As armas, por José Saramago

O negócio das armas, sujeito à legalidade mais ou menos flexível de cada país ou de simples e descarado contrabando, não está em crise.
Quer dizer, a tão falada e sofrida crise que vem destroçando física e moralmente a população do planeta não toca a todos.
Por toda a parte, aqui, além, os sem trabalho contam-se por milhões, todos os dias milhares de empresas declaram-se em falência e fecham as portas, mas não consta que um único operário de uma fábrica de armamento tenha sido despedido.
Trabalhar numa fábrica de armas é um seguro de vida.
Já sabemos que os exércitos precisam de armar-se, substituir por armas novas e mais mortíferas (disso se trata) os antigos arsenais que fizeram a sua época mas já não satisfazem as necessidades da vida moderna.
Parece portanto evidente que os governos dos países exportadores deveriam controlar severamente a produção e a comercialização das armas que fabricam.
Simplesmente, uns não o fazem e outros olham para o lado.
Falo de governos porque é difícil crer que, a exemplo das instalações industriais mais ou menos ocultas que abastecem o narcotráfico, existam no mundo fábricas clandestinas de armamento.
Logo, não há uma pistola que, por assim dizer, não vá tacitamente certificada pelo respectivo, ainda que invisível, selo oficial.
Quando num continente como o sul-americano, por exemplo, se calcula que há mais de 80 milhões de armas, é impossível não pensar na cumplicidade mal disfarçada dos governos, tanto dos exportadores como dos importadores.

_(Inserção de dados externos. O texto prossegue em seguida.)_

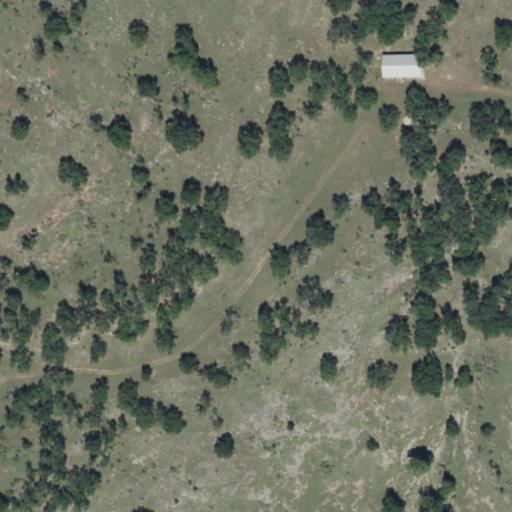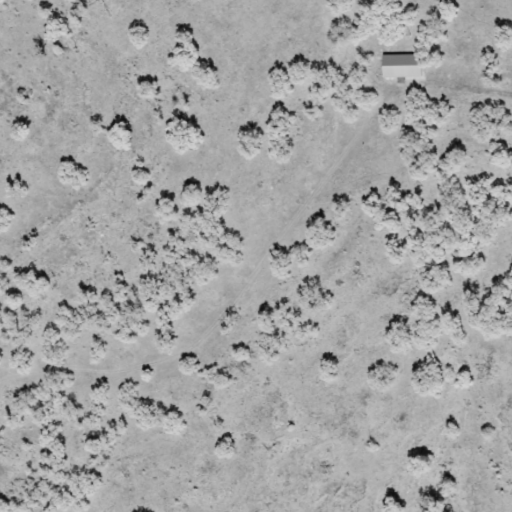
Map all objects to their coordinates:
building: (399, 66)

Que a culpa, pelo menos em parte, é do contrabando em grande escala, diz-se, esquecendo que para fazer contrabando de algo é condição sine qua non que esse algo exista.
O nada não é contrabandeável.
Toda a vida tenho estado à espera de ver uma greve de braços caídos numa fábrica de armamento, inutilmente esperei, porque tal prodígio nunca aconteceu nem acontecerá.
E era essa a minha pobre e única esperança de que a humanidade ainda fosse capaz de mudar de caminho, de rumo, de destino.